The Fed’s G-19 Consumer Credit Report released Friday showed credit unions held $61.5 billion in credit card debt in February, up 7.4% from a year earlier.

Like autos and first mortgages, the trend has been for slower growth rates. The 12-month growth rate for card balances was about 10% last summer, and fell to 6.9% in January.

Credit unions’ share remained at its all-time record 6% of U.S. consumer credit card debt in February, unchanged from January and up from 5.8% in February 2018.

U.S. consumers held a total of $1.02 trillion in credit card debt in February, up 3.7% from a year earlier, based on non-seasonally adjusted figures. Consumers owed $909.7 billion to banks, up 5.4% from a year earlier, and $23.7 billion to finance companies, down 6.2%

The Fed measured total consumer credit at $4.01 trillion in February, up 5% from a year earlier.  Credit union overall growth was again much higher, most of the difference stemming from credit union car loans.

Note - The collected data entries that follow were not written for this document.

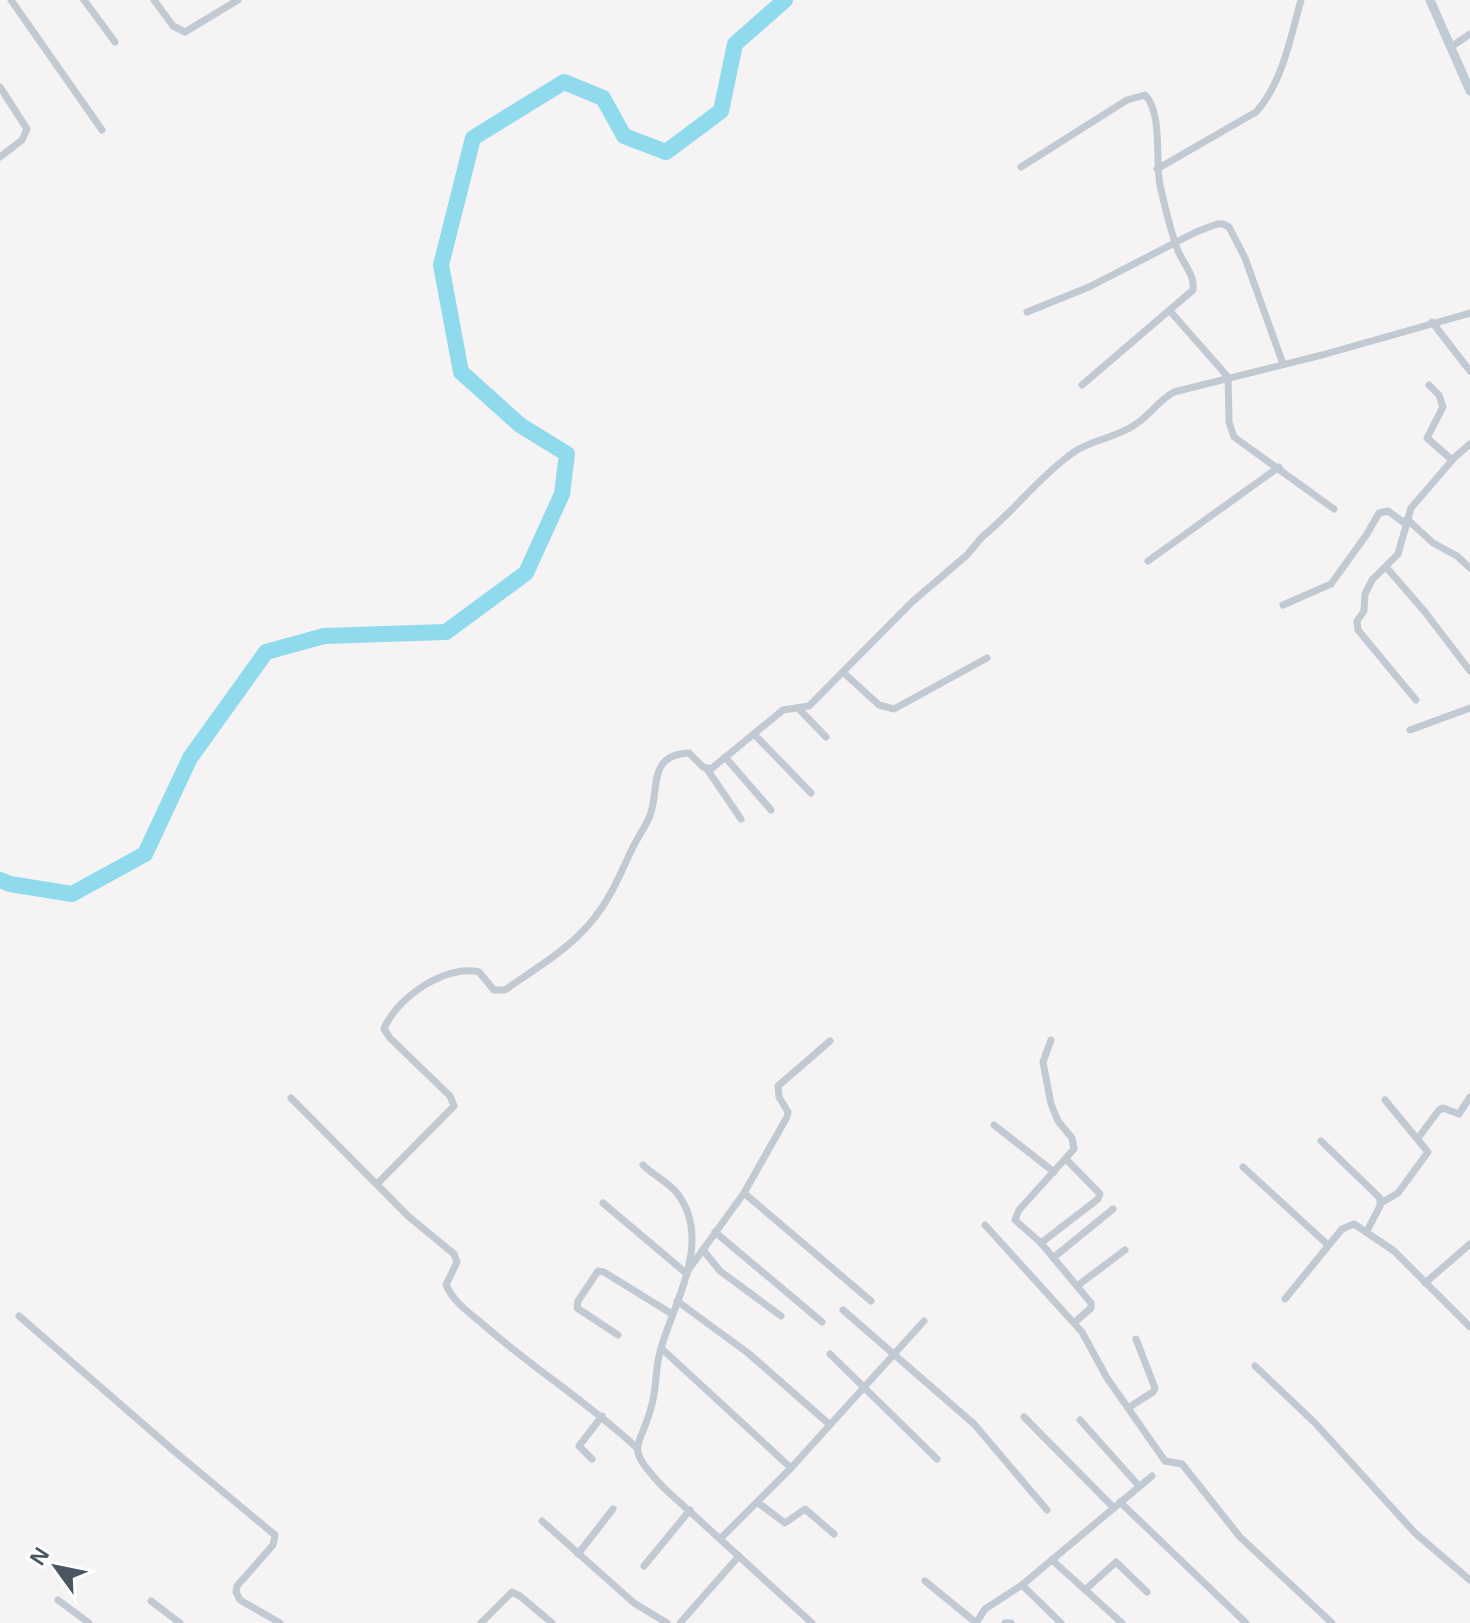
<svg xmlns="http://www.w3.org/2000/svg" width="1470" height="1623" font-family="Arial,sans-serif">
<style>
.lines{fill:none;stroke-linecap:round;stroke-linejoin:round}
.river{stroke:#90daee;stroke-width:16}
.street{stroke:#c1cad2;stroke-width:7}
.secondary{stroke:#c1cbd6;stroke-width:9}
</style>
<rect width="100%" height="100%" fill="#f5f3f3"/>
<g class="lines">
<path class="river" d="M0 880 10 884 72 894 145 854 190 758 266 652 324 636 446 632 526 573 562 494 567 454 520 425 461 372 441 265 473 138 564 82 603 98 624 136 666 152 721 111 735 44 785 0"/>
<g class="street">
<path d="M11 0 102 130"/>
<path d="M84 0 115 42"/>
<path d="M154 0 173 26 185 32 238 0"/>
<path d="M1451 47 1470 34"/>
<path d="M0 87 27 129 22 140 0 157"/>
<path d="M1021 167 1127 100 1145 95C1163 113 1155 161 1160 185 1165 207 1170 230 1178 251 1184 265 1195 275 1193 290L1082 385"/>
<path d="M1157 169 1256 112C1282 84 1291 36 1301 0"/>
<path d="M1170 311 1228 377 1229 422 1234 437 1334 509"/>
<path d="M1027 312 1089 287 1196 232 1217 224H1223L1229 227 1245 258 1283 364"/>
<path d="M1432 322 1470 371"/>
<path d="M1429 385 1439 395 1443 407 1427 438 1452 460"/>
<path d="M1407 519 1433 543 1457 556 1470 568"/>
<path d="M1148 561 1279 467"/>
<path d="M1386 567 1425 612 1470 671"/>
<path d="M1283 605 1331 584 1367 534 1379 513 1388 511 1407 525"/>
<path d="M843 672 879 705 894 709 987 658"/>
<path d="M1416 700 1358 630 1357 621 1364 611 1365 594 1372 580 1398 554 1411 508 1455 457 1470 444"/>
<path d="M798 708 826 737"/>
<path d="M1410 730 1470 708"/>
<path d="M754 734 811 793"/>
<path d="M725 757 771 810"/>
<path d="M707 769 741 819"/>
<path d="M1051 1040 1043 1062 1051 1104 1058 1121 1072 1138 1074 1149 1019 1210 1015 1220 1041 1243 1091 1303V1308L1075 1322"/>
<path d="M291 1098 408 1216 454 1254 457 1262 446 1285C454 1303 471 1314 485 1326 534 1369 589 1403 637 1448"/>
<path d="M994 1125 1054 1172"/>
<path d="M1418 1138 1439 1110 1443 1108 1459 1114 1470 1097"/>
<path d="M1321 1141 1380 1198V1206L1367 1231"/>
<path d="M643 1165C653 1175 668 1182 677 1193 713 1240 675 1300 661 1348"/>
<path d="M1243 1167 1328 1245"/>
<path d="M377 1184 454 1106 450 1096 390 1038 384 1029C396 998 446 964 479 972L494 990H505C530 972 558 956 580 934 605 910 617 882 631 851 636 840 644 829 649 818 661 792 645 755 689 753L703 767 711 769 783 710 809 706 912 602 967 555 982 537C1014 511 1040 476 1074 452 1093 439 1117 438 1136 424 1150 415 1159 400 1174 392L1322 355 1470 313"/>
<path d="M744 1193 871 1301"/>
<path d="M603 1203 687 1274"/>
<path d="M1381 1203 1398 1193 1428 1152 1385 1100"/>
<path d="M985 1225 1082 1332 1107 1378 1165 1461 1182 1464 1240 1537 1332 1623"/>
<path d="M715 1232 822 1322"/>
<path d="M1041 1243 1098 1199 1100 1194 1066 1159"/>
<path d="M703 1250 720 1271 781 1316"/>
<path d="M1053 1258 1113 1209"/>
<path d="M689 1269 744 1193 787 1117 788 1112 779 1097 778 1086 830 1041"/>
<path d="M1425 1283 1470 1244"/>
<path d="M1077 1286 1125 1250"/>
<path d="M1285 1299 1342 1229 1354 1224 1394 1251 1470 1327"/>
<path d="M677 1301 748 1353 829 1424"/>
<path d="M843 1310 974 1424 1047 1510"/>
<path d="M19 1316 174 1451 275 1535 273 1545 237 1586 236 1592 240 1600 280 1623"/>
<path d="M618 1335 577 1308 578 1301 598 1271 604 1272 672 1314"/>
<path d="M830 1354 937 1459"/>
<path d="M1255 1366 1315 1423 1415 1533 1470 1580"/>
<path d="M1128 1408 1153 1392 1155 1388 1136 1339"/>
<path d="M1024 1417 1114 1508"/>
<path d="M1080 1420 1139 1486"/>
<path d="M592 1459 579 1446 602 1416"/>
<path d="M791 1468 924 1321"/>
<path d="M757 1502 785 1523 805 1509 834 1534"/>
<path d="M1120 1502 1246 1623"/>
<path d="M542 1521 634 1603 667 1623"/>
<path d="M721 1538 791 1468 661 1348C655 1367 657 1386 652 1404 640 1452 622 1444 664 1488L812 1623"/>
<path d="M578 1554 613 1509"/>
<path d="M1052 1560 1122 1623"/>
<path d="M644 1566 690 1510"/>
<path d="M925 1581 975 1622"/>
<path d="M1022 1585 1061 1623"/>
<path d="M1085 1590 1116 1562 1147 1592"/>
<path d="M58 1600 89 1623"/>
<path d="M151 1601 180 1623"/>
<path d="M481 1623 512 1592 520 1596 552 1623"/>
<path d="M680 1623 739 1556"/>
<path d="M976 1623 985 1609 1022 1585 1152 1476"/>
<path d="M1005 1623H1011"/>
</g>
<path class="secondary" d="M1430 0 1470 91"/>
</g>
<g transform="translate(56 1567) rotate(303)" stroke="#ffffff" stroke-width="6" paint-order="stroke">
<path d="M0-6L14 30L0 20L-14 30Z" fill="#4a5661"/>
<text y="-12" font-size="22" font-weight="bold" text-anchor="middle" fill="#4a5661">N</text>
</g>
</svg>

While the fast pace of car loan portfolio increases have been slowing for all lenders, credit unions are still enjoying higher growth rates than banks.

Besides revolving debt, which is mostly credit cards, the G-19 also tracks non-revolving consumer loans, which for credit unions is mostly auto loans.

Credit unions held $409.8 billion in non-revolving debt in February, up 13.1% from a year earlier. CUNA reported last week that credit unions’ total car loans rose 9.6% to $374.4 billion in February.

Banks held $739.9 billion in non-revolving debt in February, up 4.2% from a year earlier.  Banks’ share of non-revolving loans was 24.7% in February, compared with unchanged from January and down from 25% in February 2018.

Credit unions’ share of non-revolving loans was 13.7% in February, unchanged from January and up from 12.8% in February 2018.